There was a good deal of Reynolds’s work to chronicle. Reynolds performance and visual practice has produced several significant and distinct bodies of work over the past three decades. His “Memorial Dress,” stitched with the name of 25,000 people who have died of AIDS was worn in performance by his alter ego Patina du Prey in the early 1990s. His Blood Spot (1992) series reproduced visual replicas of splatters of his blood. Reynolds has also carried out a succession of mummification performances in which he is wrapped in cellophane and tape, and, as demonstrated in “Butur Mummification Performance” (2012) placed in the street to block traffic and then dragged along the asphalt like an errant piece of luggage.

This exhibition visually contextualizes his oeuvre within the pitched conflicts generated by the explosion of AIDS by superimposing images of his work onto c-prints of disparate newspaper clippings sutured together with thread. However, this is not simply about making sense of his practice. Reynolds wants to take on the role of historian — really to be a self-historian. He does this inexpertly, not paying sufficient attention to the distinctions between his work and experience and the issues raised by the pandemic. He inserts himself into the public accounts of that larger history as if to memorialize himself.

In truth his images are arresting, particularly being paired with the didactic content of the newspaper stories. The brutal significance of crisis can now, in retrospect, be hardly exaggerated. Many of its horrendous permutations are displayed in Reynolds’s collages. Reading them I am transported back to a time when AIDS defined the zeitgeist. The clippings convey the many ways the disease was expressed through culture: mobilizing the medical field in the discovery of the virus, guiding aesthetic production, affecting military service, inflecting congressional action or inaction, impacting state laws enacted to prevent gays and lesbians from civil rights protections, ACT UP! Protests, prompting responses by religious leaders, influencing bias and hate crimes (not to mention high school bans of gay students, police brutality against gays, and international advocacy of gay and lesbian issues), and generating death notices. It was the everywhere war, a campaign of abasement on multiple fronts. It was also a time when the personal and the political were vitally and powerfully married.

Reynolds encapsulates this history well and thus the work is irresistible. If the show has a weakness it is in Reynolds’s narcissistic interposing of himself as a kind of key presence. This interposition is accomplished in a ham-fisted fashion. For example, the carapace of one of his gold mummy wrappings is hung in a back gallery from a rusty hook and chains. All this pathos makes him too much the martyr and not enough the clear-eyed historian. This is not to say that Reynolds doesn’t belong in this history.
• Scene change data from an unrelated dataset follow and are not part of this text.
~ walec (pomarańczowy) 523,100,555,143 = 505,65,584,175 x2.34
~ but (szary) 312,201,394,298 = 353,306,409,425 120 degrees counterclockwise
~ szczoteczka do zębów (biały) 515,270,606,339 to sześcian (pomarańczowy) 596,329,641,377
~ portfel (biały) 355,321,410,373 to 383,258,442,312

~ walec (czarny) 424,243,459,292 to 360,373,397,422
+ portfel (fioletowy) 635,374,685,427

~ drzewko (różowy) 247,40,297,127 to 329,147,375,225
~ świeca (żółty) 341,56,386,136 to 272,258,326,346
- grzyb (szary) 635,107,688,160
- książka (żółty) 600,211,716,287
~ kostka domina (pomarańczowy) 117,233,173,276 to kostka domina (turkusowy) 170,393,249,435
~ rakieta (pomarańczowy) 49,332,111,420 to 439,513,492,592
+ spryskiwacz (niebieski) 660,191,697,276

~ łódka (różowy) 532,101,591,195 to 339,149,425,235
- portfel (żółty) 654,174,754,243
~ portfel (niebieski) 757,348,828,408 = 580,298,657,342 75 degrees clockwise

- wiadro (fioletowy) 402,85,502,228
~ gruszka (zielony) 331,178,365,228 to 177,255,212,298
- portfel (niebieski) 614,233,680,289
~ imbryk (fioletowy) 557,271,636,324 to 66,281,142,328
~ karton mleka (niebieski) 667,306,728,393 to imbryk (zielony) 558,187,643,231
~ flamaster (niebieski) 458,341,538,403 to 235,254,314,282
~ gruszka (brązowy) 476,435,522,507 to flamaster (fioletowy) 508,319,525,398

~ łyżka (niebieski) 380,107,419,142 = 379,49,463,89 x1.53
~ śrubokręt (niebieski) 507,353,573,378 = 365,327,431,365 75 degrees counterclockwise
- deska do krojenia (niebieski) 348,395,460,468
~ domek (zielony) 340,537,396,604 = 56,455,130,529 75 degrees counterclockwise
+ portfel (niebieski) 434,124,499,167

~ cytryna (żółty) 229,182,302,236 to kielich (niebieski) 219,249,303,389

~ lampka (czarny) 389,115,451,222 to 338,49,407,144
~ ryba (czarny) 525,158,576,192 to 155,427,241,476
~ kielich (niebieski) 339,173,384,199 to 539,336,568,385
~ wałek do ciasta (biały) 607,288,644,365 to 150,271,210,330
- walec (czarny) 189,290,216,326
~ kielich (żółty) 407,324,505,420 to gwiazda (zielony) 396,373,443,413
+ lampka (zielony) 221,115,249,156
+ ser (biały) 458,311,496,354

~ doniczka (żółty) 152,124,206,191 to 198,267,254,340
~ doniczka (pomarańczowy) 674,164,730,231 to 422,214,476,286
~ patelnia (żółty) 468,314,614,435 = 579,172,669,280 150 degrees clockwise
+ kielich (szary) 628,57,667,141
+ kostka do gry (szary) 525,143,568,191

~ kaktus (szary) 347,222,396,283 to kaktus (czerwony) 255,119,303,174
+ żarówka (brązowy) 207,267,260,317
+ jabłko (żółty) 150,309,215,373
He does. However, in this exhibition he reduces the complexity of the struggles and agonies of that time to the mere backdrop for the interventions of his own practice. This show would have benefited from less fear that Reynolds’ feral and uncompromising practice will be forgotten.

Survival AIDS Medication Reminder continues at PPOW Gallery (535 West 22nd Street, 3rd Floor, Chelsea, Manhattan) until October 17, 2015.